2014年4月25日金曜日

バリー・ユアグロー『ハッピー・バースデイ』 "HAPPY BIRTHDAY" by Barry Yourgrau

翻訳教室 』に続いて、『柴田元幸ハイブ・リット』を淡々と訳すことにして、というのはすでに書きましたが、とにかくまずは最初の作品を訳してみました。バリー・ユアグローという作家の超短編で、"HAPPY BIRTHDAY"。

『柴田元幸ハイブ・リット』では、それぞれの作品の前に、柴田先生による短い作品紹介があります。で、今回の場合は、バリー・ユアグローの超短編はほとんど全部現在形で書かれていること、現在形の語りは一般的に過去形に比べて先行きが見えない感覚が強まるけれども、バリー・ユアグローの現在形は一瞬先にはどんなことだって起きうる、夢の世界と直結した現在形であること、など、とにかく「現在形」について書かれています。

が、ぼおっとそこをななめ読みして"HAPPY BIRTHDAY"の英文和訳をはじめ、物語に夢中になってしまったわたしは1パラグラフ訳してからその英文が全部現在形で書かれていることに、でも訳文は、全部過去形にしてしまったことに、気がつきました。この内容なら、普通は過去形だよね、となんとなく過去形にしてしまったことが、我ながら恐ろしいです。

気を取り直して現在形に直してみると、物語の緊迫感というか、ドキドキワクワク感がぐぐっと高まったのがよくわかって驚きました。過去形だと、
一匹の猿がバースディ・パーティを開こうと思い立った。ケーキやカラフルな帽子や騒々しい鳴り物がある本物のパーティだ。動物園にやって来る子供たちがいつも自慢しているようなバーティを開きたかった。ほかの猿たちは大笑いした。
「バースディ・パーティーだって?」と、猿たちは素っ頓狂な声を上げた。「ばかかおまえ?自分が猿だってこと忘れたのか?」
と、よくある子ども向けの動物のお話、な感じですが、これを現在形にすると、
一匹の猿がバースディ・パーティを開こうと思い立つ。ケーキやカラフルな帽子や騒々しい鳴り物がある本物のパーティだ。動物園にやって来る子供たちがいつも自慢しているようなバーティを開きたい。ほかの猿たちは大笑いする。
「バースディ・パーティーだって?」と、猿たちは素っ頓狂な声を上げる。
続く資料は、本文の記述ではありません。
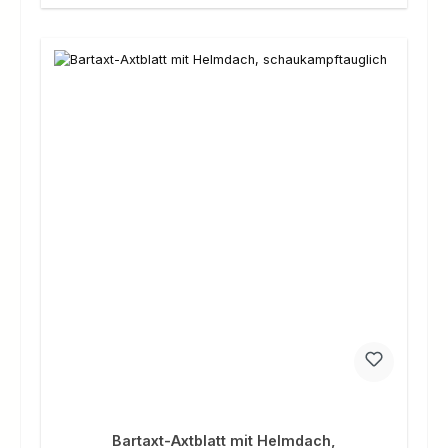
Bartaxt-Axtblatt mit Helmdach,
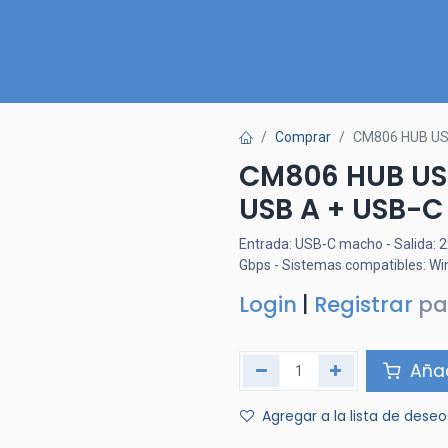
Inicio
Nuestra Tienda
Quiénes somos
Contactános
Comprar
CM806 HUB USB
CM806 HUB USB
USB A + USB-C
Entrada: USB-C macho - Salida: 
Gbps - Sistemas compatibles: Win
Login
|
Registrar
pa
Añad
Agregar a la lista de deseo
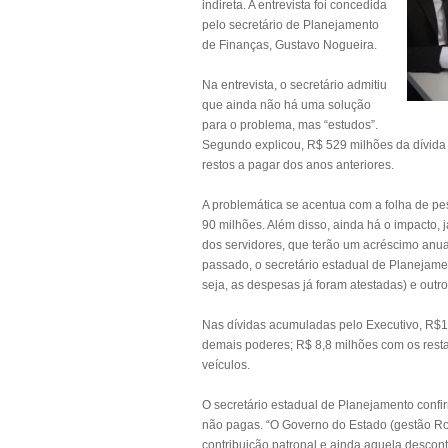
indireta. A entrevista foi concedida
pelo secretário de Planejamento
de Finanças, Gustavo Nogueira.
Na entrevista, o secretário admitiu
que ainda não há uma solução
para o problema, mas “estudos”.
Segundo explicou, R$ 529 milhões da dívida
restos a pagar dos anos anteriores.
A problemática se acentua com a folha de pe
90 milhões. Além disso, ainda há o impacto, 
dos servidores, que terão um acréscimo anua
passado, o secretário estadual de Planejam
seja, as despesas já foram atestadas) e outr
Nas dívidas acumuladas pelo Executivo, R$
demais poderes; R$ 8,8 milhões com os rest
veículos.
O secretário estadual de Planejamento confi
não pagas. “O Governo do Estado (gestão Ros
contribuição patronal e ainda aquela descont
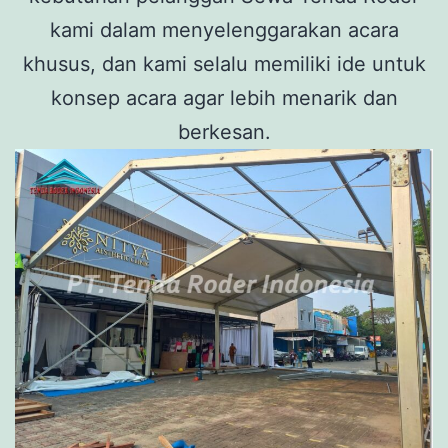
kami dalam menyelenggarakan acara
khusus, dan kami selalu memiliki ide untuk
konsep acara agar lebih menarik dan
berkesan.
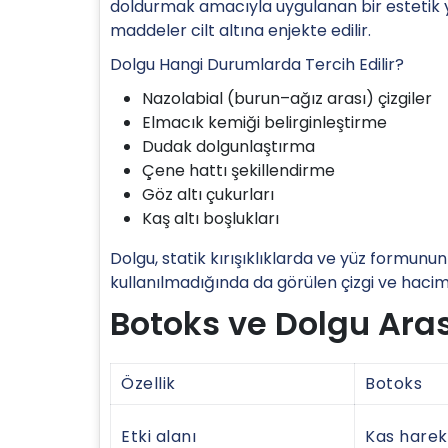
doldurmak amacıyla uygulanan bir estetik yö
maddeler cilt altına enjekte edilir.
Dolgu Hangi Durumlarda Tercih Edilir?
Nazolabial (burun–ağız arası) çizgiler
Elmacık kemiği belirginleştirme
Dudak dolgunlaştırma
Çene hattı şekillendirme
Göz altı çukurları
Kaş altı boşlukları
Dolgu, statik kırışıklıklarda ve yüz formunun
kullanılmadığında da görülen çizgi ve hacim e
Botoks ve Dolgu Ara
Özellik
Botoks
Etki alanı
Kas harek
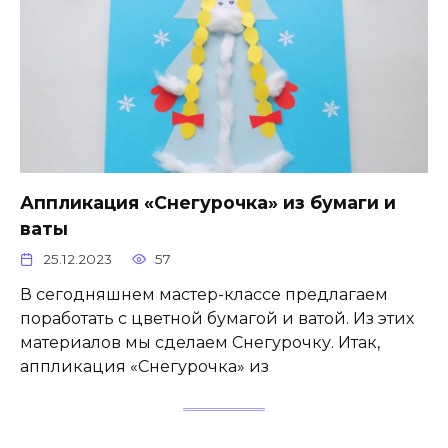
Аппликация «Снегурочка» из бумаги и
ваты
25.12.2023
57
В сегодняшнем мастер-классе предлагаем
поработать с цветной бумагой и ватой. Из этих
материалов мы сделаем Снегурочку. Итак,
аппликация «Снегурочка» из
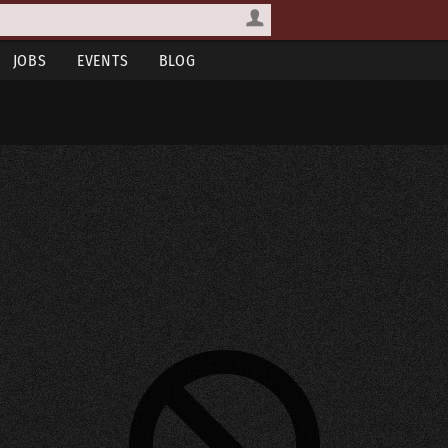
JOBS
EVENTS
BLOG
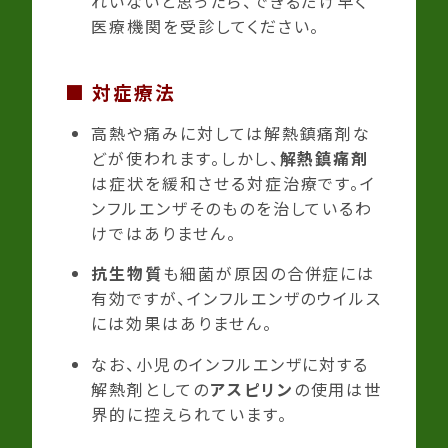
れいないと思ったら、できるだけ早く
医療機関を受診してください。
■
対症療法
高熱や痛みに対しては解熱鎮痛剤な
どが使われます。しかし、
解熱鎮痛剤
は症状を緩和させる対症治療です。イ
ンフルエンザそのものを治しているわ
けではありません。
抗生物質
も細菌が原因の合併症には
有効ですが、インフルエンザのウイルス
には効果はありません。
なお、小児のインフルエンザに対する
解熱剤としての
アスピリン
の使用は世
界的に控えられています。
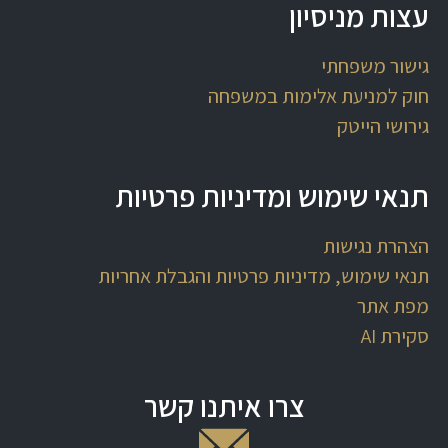
עצות מניסיון
גישור משפחתי
חוק למניעת אלימות במשפחה
גירושי הייטק
תנאי שימוש ומדיניות פרטיות
הצהרת נגישות
​תנאי שימוש, מדיניות פרטיות והגבלת אחריות
מפת אתר
סקירת AI
צרו איתנו קשר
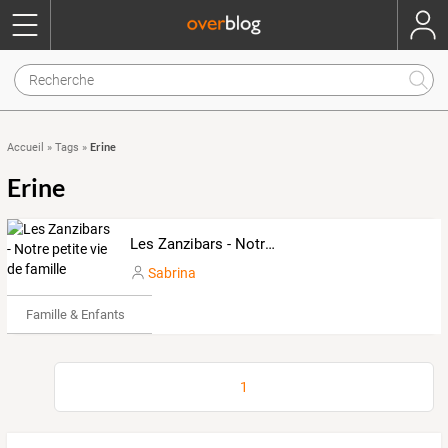
Erine
Accueil
»
Tags
»
Erine
Les Zanzibars - Notre petite vie de famille
Sabrina
Famille & Enfants
1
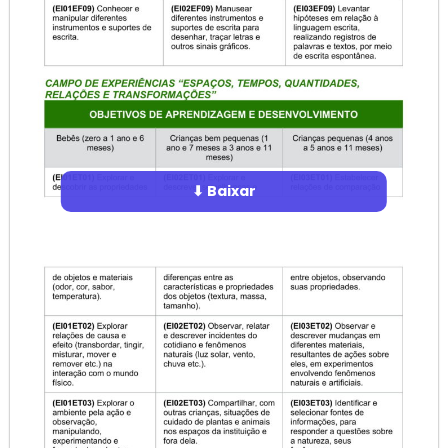
⬇ Baixar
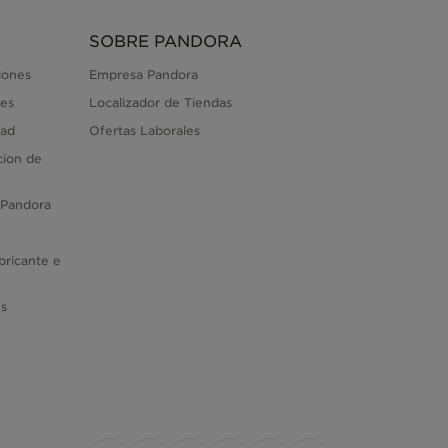
SOBRE PANDORA
iones
Empresa Pandora
es
Localizador de Tiendas
dad
Ofertas Laborales
cion de
 Pandora
bricante e
es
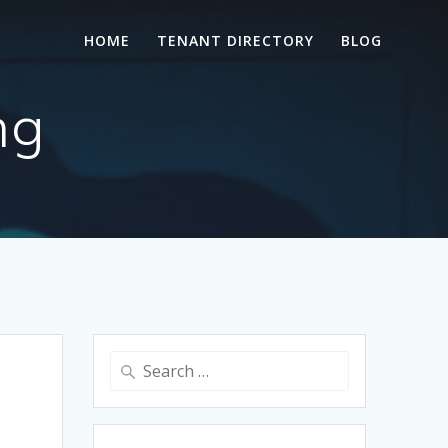
HOME
TENANT DIRECTORY
BLOG
ng
Search
for:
「ばかかおまえ?自分が猿だってこと忘れたのか?」
と、なんだか脚本を読んでるような感じというか、自分も物語に参加しているような感じがでてきます。

で、もちろん作者はこの現在形の効果をよくわかっていて、物語の最後には読者も登場!?することに。
というわけで猿は悲しいし、私も悲しいし、あなたも悲しい。
訳し終わり、あー、わたしも悲しいことにされちゃったよ、バナナでも食べようかしら、なんて気持ちになったところで、そう、これはCDブックだし、と、作者の声というか、朗読を聴いてみると、バリー・ユアグローがぐっと身近に。一緒にみんなで悲しくなってオシマイって、洒落てます。

読み物としては、この超短編、もちろん短いけど、朗読で聴くにはいい長さかも。大人のための絵本ならぬ、大人のための朗読劇です。